— Start Exercise materials —
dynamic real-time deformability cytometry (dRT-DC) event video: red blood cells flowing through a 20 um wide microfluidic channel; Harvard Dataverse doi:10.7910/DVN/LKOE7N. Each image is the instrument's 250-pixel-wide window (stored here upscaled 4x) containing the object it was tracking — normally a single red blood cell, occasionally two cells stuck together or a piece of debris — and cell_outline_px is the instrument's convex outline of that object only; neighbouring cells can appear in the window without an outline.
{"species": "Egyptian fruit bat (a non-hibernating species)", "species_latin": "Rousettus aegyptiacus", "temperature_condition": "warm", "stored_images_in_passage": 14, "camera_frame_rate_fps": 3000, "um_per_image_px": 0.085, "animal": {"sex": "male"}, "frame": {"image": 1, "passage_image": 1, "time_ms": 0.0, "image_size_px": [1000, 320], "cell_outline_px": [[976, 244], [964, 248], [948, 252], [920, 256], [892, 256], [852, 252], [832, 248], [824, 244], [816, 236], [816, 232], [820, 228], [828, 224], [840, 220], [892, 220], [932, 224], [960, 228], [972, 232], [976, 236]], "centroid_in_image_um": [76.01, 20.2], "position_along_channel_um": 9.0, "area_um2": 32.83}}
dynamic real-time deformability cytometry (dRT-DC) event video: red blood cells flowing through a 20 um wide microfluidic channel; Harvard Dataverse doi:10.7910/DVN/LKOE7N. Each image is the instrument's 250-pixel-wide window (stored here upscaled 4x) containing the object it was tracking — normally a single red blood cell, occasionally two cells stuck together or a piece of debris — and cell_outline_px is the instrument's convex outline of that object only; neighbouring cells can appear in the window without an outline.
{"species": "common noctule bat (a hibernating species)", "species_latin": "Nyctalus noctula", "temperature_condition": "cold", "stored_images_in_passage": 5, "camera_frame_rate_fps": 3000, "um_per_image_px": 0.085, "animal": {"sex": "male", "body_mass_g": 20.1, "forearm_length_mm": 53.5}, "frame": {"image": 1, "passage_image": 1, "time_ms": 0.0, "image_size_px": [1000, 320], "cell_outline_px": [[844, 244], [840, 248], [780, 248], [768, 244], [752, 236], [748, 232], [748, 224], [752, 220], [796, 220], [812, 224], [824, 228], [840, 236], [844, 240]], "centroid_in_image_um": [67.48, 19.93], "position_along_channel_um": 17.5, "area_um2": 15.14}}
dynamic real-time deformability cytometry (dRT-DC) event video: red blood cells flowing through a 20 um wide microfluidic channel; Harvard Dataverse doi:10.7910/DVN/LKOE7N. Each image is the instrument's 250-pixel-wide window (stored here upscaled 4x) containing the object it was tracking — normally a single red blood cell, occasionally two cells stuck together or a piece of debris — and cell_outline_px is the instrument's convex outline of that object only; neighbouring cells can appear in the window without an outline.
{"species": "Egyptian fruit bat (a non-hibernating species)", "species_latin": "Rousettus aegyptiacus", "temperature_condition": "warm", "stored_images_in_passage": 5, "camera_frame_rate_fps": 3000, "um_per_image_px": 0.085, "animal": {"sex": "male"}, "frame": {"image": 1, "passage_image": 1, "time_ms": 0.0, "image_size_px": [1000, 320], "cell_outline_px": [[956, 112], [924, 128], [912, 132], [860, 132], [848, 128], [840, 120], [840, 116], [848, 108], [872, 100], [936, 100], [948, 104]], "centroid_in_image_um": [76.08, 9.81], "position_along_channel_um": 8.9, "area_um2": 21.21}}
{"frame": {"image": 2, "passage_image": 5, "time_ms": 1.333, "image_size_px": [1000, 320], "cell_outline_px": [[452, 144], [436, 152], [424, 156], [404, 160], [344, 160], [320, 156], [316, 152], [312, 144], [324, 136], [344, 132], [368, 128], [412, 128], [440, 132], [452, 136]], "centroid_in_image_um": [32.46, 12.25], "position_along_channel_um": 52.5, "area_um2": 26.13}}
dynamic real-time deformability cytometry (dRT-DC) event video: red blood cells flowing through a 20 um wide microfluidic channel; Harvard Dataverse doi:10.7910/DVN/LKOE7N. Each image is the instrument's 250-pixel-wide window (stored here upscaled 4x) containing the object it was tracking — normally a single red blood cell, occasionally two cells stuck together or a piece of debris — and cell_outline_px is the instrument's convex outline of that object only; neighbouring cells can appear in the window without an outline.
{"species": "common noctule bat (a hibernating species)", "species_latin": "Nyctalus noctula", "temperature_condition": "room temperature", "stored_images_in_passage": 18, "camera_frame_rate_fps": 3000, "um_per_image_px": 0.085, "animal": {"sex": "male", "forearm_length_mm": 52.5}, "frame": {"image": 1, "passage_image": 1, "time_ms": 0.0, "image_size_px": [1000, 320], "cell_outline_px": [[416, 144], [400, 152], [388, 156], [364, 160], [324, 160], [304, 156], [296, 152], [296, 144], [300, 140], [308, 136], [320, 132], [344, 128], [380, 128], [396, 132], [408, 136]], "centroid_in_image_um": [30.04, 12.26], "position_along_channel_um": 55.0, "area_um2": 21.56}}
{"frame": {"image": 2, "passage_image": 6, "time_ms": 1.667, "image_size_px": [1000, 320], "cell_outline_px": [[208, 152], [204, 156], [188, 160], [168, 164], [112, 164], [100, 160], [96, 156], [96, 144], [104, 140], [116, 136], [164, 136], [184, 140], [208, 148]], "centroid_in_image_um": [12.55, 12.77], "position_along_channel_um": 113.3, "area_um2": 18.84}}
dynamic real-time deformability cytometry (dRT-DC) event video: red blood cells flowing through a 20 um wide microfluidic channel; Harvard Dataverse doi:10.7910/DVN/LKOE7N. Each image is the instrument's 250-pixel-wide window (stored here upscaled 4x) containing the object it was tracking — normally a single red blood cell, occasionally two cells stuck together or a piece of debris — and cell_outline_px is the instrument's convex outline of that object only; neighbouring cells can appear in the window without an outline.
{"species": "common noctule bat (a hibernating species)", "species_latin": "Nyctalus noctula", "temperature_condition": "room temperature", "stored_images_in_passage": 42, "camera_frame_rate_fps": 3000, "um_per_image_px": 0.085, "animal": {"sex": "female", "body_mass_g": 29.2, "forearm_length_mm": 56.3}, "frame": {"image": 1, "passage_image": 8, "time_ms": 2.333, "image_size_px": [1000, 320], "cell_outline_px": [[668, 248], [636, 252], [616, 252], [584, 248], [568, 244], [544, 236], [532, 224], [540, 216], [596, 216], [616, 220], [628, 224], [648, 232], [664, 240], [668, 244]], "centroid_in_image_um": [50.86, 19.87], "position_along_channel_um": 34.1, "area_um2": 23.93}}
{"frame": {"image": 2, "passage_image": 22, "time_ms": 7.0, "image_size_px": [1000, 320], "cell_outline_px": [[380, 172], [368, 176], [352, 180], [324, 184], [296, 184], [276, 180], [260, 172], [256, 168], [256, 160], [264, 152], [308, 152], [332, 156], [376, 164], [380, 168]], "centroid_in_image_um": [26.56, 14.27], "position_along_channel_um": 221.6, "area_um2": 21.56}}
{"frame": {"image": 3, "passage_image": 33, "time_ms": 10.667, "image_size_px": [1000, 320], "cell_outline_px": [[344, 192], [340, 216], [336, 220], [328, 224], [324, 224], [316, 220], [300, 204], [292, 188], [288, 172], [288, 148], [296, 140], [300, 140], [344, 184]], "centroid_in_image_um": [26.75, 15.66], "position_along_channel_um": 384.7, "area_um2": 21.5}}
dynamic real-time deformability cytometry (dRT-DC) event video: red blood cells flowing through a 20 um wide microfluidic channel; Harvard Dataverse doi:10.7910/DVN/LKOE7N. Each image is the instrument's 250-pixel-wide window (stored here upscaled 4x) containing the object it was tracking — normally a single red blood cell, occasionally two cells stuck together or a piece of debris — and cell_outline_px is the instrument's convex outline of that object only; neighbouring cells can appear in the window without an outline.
— End Exercise materials —
--- Exercise brief ---
Exact copies of all the records are required.

--- Task solution ---
dynamic real-time deformability cytometry (dRT-DC) event video: red blood cells flowing through a 20 um wide microfluidic channel; Harvard Dataverse doi:10.7910/DVN/LKOE7N. Each image is the instrument's 250-pixel-wide window (stored here upscaled 4x) containing the object it was tracking — normally a single red blood cell, occasionally two cells stuck together or a piece of debris — and cell_outline_px is the instrument's convex outline of that object only; neighbouring cells can appear in the window without an outline.
{"species": "Egyptian fruit bat (a non-hibernating species)", "species_latin": "Rousettus aegyptiacus", "temperature_condition": "warm", "stored_images_in_passage": 14, "camera_frame_rate_fps": 3000, "um_per_image_px": 0.085, "animal": {"sex": "male"}, "frame": {"image": 1, "passage_image": 1, "time_ms": 0.0, "image_size_px": [1000, 320], "cell_outline_px": [[976, 244], [964, 248], [948, 252], [920, 256], [892, 256], [852, 252], [832, 248], [824, 244], [816, 236], [816, 232], [820, 228], [828, 224], [840, 220], [892, 220], [932, 224], [960, 228], [972, 232], [976, 236]], "centroid_in_image_um": [76.01, 20.2], "position_along_channel_um": 9.0, "area_um2": 32.83}}
dynamic real-time deformability cytometry (dRT-DC) event video: red blood cells flowing through a 20 um wide microfluidic channel; Harvard Dataverse doi:10.7910/DVN/LKOE7N. Each image is the instrument's 250-pixel-wide window (stored here upscaled 4x) containing the object it was tracking — normally a single red blood cell, occasionally two cells stuck together or a piece of debris — and cell_outline_px is the instrument's convex outline of that object only; neighbouring cells can appear in the window without an outline.
{"species": "common noctule bat (a hibernating species)", "species_latin": "Nyctalus noctula", "temperature_condition": "cold", "stored_images_in_passage": 5, "camera_frame_rate_fps": 3000, "um_per_image_px": 0.085, "animal": {"sex": "male", "body_mass_g": 20.1, "forearm_length_mm": 53.5}, "frame": {"image": 1, "passage_image": 1, "time_ms": 0.0, "image_size_px": [1000, 320], "cell_outline_px": [[844, 244], [840, 248], [780, 248], [768, 244], [752, 236], [748, 232], [748, 224], [752, 220], [796, 220], [812, 224], [824, 228], [840, 236], [844, 240]], "centroid_in_image_um": [67.48, 19.93], "position_along_channel_um": 17.5, "area_um2": 15.14}}
dynamic real-time deformability cytometry (dRT-DC) event video: red blood cells flowing through a 20 um wide microfluidic channel; Harvard Dataverse doi:10.7910/DVN/LKOE7N. Each image is the instrument's 250-pixel-wide window (stored here upscaled 4x) containing the object it was tracking — normally a single red blood cell, occasionally two cells stuck together or a piece of debris — and cell_outline_px is the instrument's convex outline of that object only; neighbouring cells can appear in the window without an outline.
{"species": "Egyptian fruit bat (a non-hibernating species)", "species_latin": "Rousettus aegyptiacus", "temperature_condition": "warm", "stored_images_in_passage": 5, "camera_frame_rate_fps": 3000, "um_per_image_px": 0.085, "animal": {"sex": "male"}, "frame": {"image": 1, "passage_image": 1, "time_ms": 0.0, "image_size_px": [1000, 320], "cell_outline_px": [[956, 112], [924, 128], [912, 132], [860, 132], [848, 128], [840, 120], [840, 116], [848, 108], [872, 100], [936, 100], [948, 104]], "centroid_in_image_um": [76.08, 9.81], "position_along_channel_um": 8.9, "area_um2": 21.21}}
{"frame": {"image": 2, "passage_image": 5, "time_ms": 1.333, "image_size_px": [1000, 320], "cell_outline_px": [[452, 144], [436, 152], [424, 156], [404, 160], [344, 160], [320, 156], [316, 152], [312, 144], [324, 136], [344, 132], [368, 128], [412, 128], [440, 132], [452, 136]], "centroid_in_image_um": [32.46, 12.25], "position_along_channel_um": 52.5, "area_um2": 26.13}}
dynamic real-time deformability cytometry (dRT-DC) event video: red blood cells flowing through a 20 um wide microfluidic channel; Harvard Dataverse doi:10.7910/DVN/LKOE7N. Each image is the instrument's 250-pixel-wide window (stored here upscaled 4x) containing the object it was tracking — normally a single red blood cell, occasionally two cells stuck together or a piece of debris — and cell_outline_px is the instrument's convex outline of that object only; neighbouring cells can appear in the window without an outline.
{"species": "common noctule bat (a hibernating species)", "species_latin": "Nyctalus noctula", "temperature_condition": "room temperature", "stored_images_in_passage": 18, "camera_frame_rate_fps": 3000, "um_per_image_px": 0.085, "animal": {"sex": "male", "forearm_length_mm": 52.5}, "frame": {"image": 1, "passage_image": 1, "time_ms": 0.0, "image_size_px": [1000, 320], "cell_outline_px": [[416, 144], [400, 152], [388, 156], [364, 160], [324, 160], [304, 156], [296, 152], [296, 144], [300, 140], [308, 136], [320, 132], [344, 128], [380, 128], [396, 132], [408, 136]], "centroid_in_image_um": [30.04, 12.26], "position_along_channel_um": 55.0, "area_um2": 21.56}}
{"frame": {"image": 2, "passage_image": 6, "time_ms": 1.667, "image_size_px": [1000, 320], "cell_outline_px": [[208, 152], [204, 156], [188, 160], [168, 164], [112, 164], [100, 160], [96, 156], [96, 144], [104, 140], [116, 136], [164, 136], [184, 140], [208, 148]], "centroid_in_image_um": [12.55, 12.77], "position_along_channel_um": 113.3, "area_um2": 18.84}}
dynamic real-time deformability cytometry (dRT-DC) event video: red blood cells flowing through a 20 um wide microfluidic channel; Harvard Dataverse doi:10.7910/DVN/LKOE7N. Each image is the instrument's 250-pixel-wide window (stored here upscaled 4x) containing the object it was tracking — normally a single red blood cell, occasionally two cells stuck together or a piece of debris — and cell_outline_px is the instrument's convex outline of that object only; neighbouring cells can appear in the window without an outline.
{"species": "common noctule bat (a hibernating species)", "species_latin": "Nyctalus noctula", "temperature_condition": "room temperature", "stored_images_in_passage": 42, "camera_frame_rate_fps": 3000, "um_per_image_px": 0.085, "animal": {"sex": "female", "body_mass_g": 29.2, "forearm_length_mm": 56.3}, "frame": {"image": 1, "passage_image": 8, "time_ms": 2.333, "image_size_px": [1000, 320], "cell_outline_px": [[668, 248], [636, 252], [616, 252], [584, 248], [568, 244], [544, 236], [532, 224], [540, 216], [596, 216], [616, 220], [628, 224], [648, 232], [664, 240], [668, 244]], "centroid_in_image_um": [50.86, 19.87], "position_along_channel_um": 34.1, "area_um2": 23.93}}
{"frame": {"image": 2, "passage_image": 22, "time_ms": 7.0, "image_size_px": [1000, 320], "cell_outline_px": [[380, 172], [368, 176], [352, 180], [324, 184], [296, 184], [276, 180], [260, 172], [256, 168], [256, 160], [264, 152], [308, 152], [332, 156], [376, 164], [380, 168]], "centroid_in_image_um": [26.56, 14.27], "position_along_channel_um": 221.6, "area_um2": 21.56}}
{"frame": {"image": 3, "passage_image": 33, "time_ms": 10.667, "image_size_px": [1000, 320], "cell_outline_px": [[344, 192], [340, 216], [336, 220], [328, 224], [324, 224], [316, 220], [300, 204], [292, 188], [288, 172], [288, 148], [296, 140], [300, 140], [344, 184]], "centroid_in_image_um": [26.75, 15.66], "position_along_channel_um": 384.7, "area_um2": 21.5}}
dynamic real-time deformability cytometry (dRT-DC) event video: red blood cells flowing through a 20 um wide microfluidic channel; Harvard Dataverse doi:10.7910/DVN/LKOE7N. Each image is the instrument's 250-pixel-wide window (stored here upscaled 4x) containing the object it was tracking — normally a single red blood cell, occasionally two cells stuck together or a piece of debris — and cell_outline_px is the instrument's convex outline of that object only; neighbouring cells can appear in the window without an outline.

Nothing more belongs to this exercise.